CEDIA Expo 2013 - Denver, USA
- Written by News Editor News Editor
- Parent Category: CEDIA Expo 2013 CEDIA Expo 2013
- Created: 27 September 2013 27 September 2013
The Definitive Technology Mythos ST loudspeaker, which debuted in about 2007 and sold for about $4000 USD per pair, was a groundbreaking design. What made it special was that it married a slender, décor-friendly appearance with audiophile-grade sound quality. As one of our writers once said, "It's the loudspeaker that could get most audiophiles back into the living room." It could also deliver bass weight that was well beyond its small size. Definitive Technology followed up the Mythos ST with the Mythos STS, which was basically a smaller version of the ST that sold for $1000 per pair less. Numerous SoundStage!
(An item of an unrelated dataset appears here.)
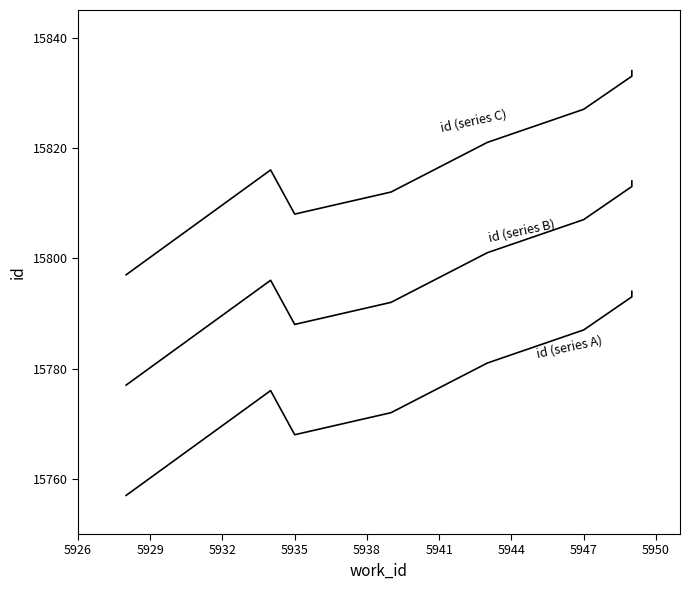

Is it true that id (series A) equals 26259 at 5935?

False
Network writers have owned, or still own, ST or STS speakers, and there's been nothing but praise for them.
Now, about six years since the release of the ST, Definitive Technology has released the Mythos ST-L, which sells for $5000 per pair. The thing is, other than a new graphite finish that's available along with the original black finish, it looks more or less the same -- a three-way design in a slender cabinet of extruded aluminum that has a triangular-shaped plinth attached to the bottom. There are still two midrange drivers flanking a tweeter on the top part of the front baffle, and there's still a powered bass section composed of one oval-shaped woofer and two oval-shaped passive radiators all mounted below. To some, that might seem like a letdown.
But according to Matt Lyon, Def Tech's VP of engineering, the similar appearance is deceiving. Matt, as well as the other engineers I talked to who worked on the ST-L project, said that pretty much every part of the speaker has been changed and, most importantly, improved upon. This includes not only the drivers but also the cabinet, crossover, amplifier, and everything else outside and inside. Matt said that part of the front baffle might be the same as the original, but that's it! So consider the ST-L more or less a brand new thing in a familiar-looking form factor.
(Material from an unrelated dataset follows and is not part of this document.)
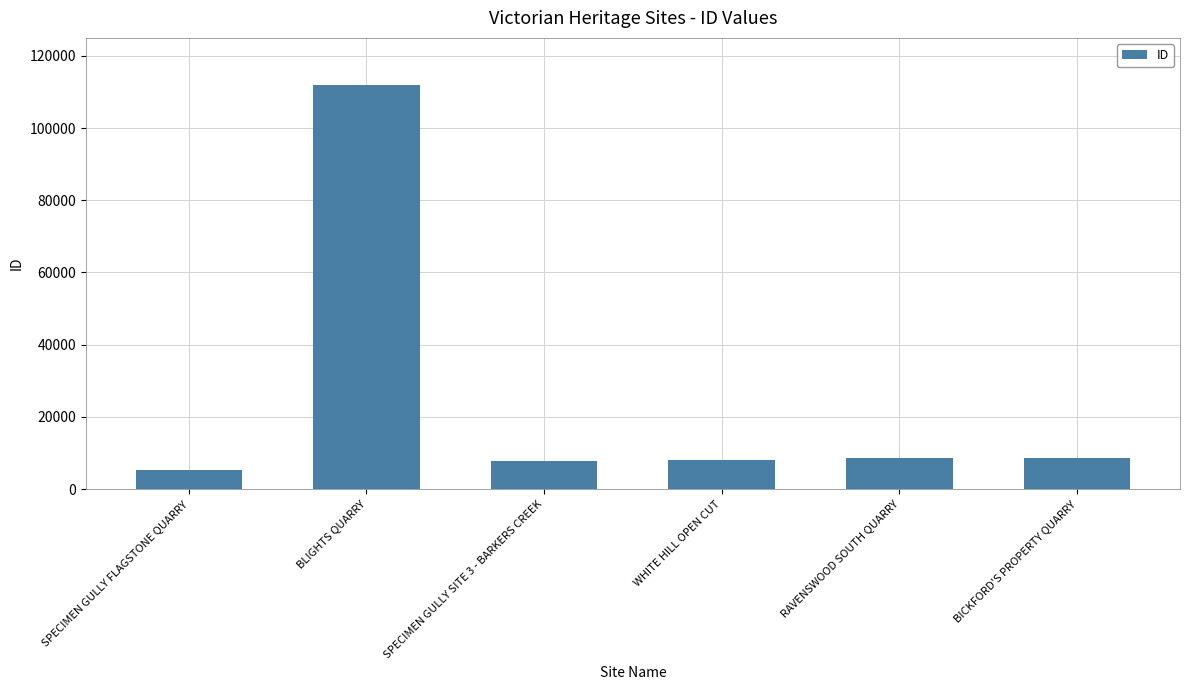

How many bars are there in total?

6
The ST-L's improvements are partly the result of the knowledge accumulated by building the initial ST, but mainly because of the very advanced test and measurement equipment that's available to the designers now that wasn't available to them back when. The result is a speaker that's just as good looking and décor-friendly as the original, but purportedly far superior in all aspects of its performance -- a claim we'll be testing when the review samples earmarked for the SoundStage! Network arrive.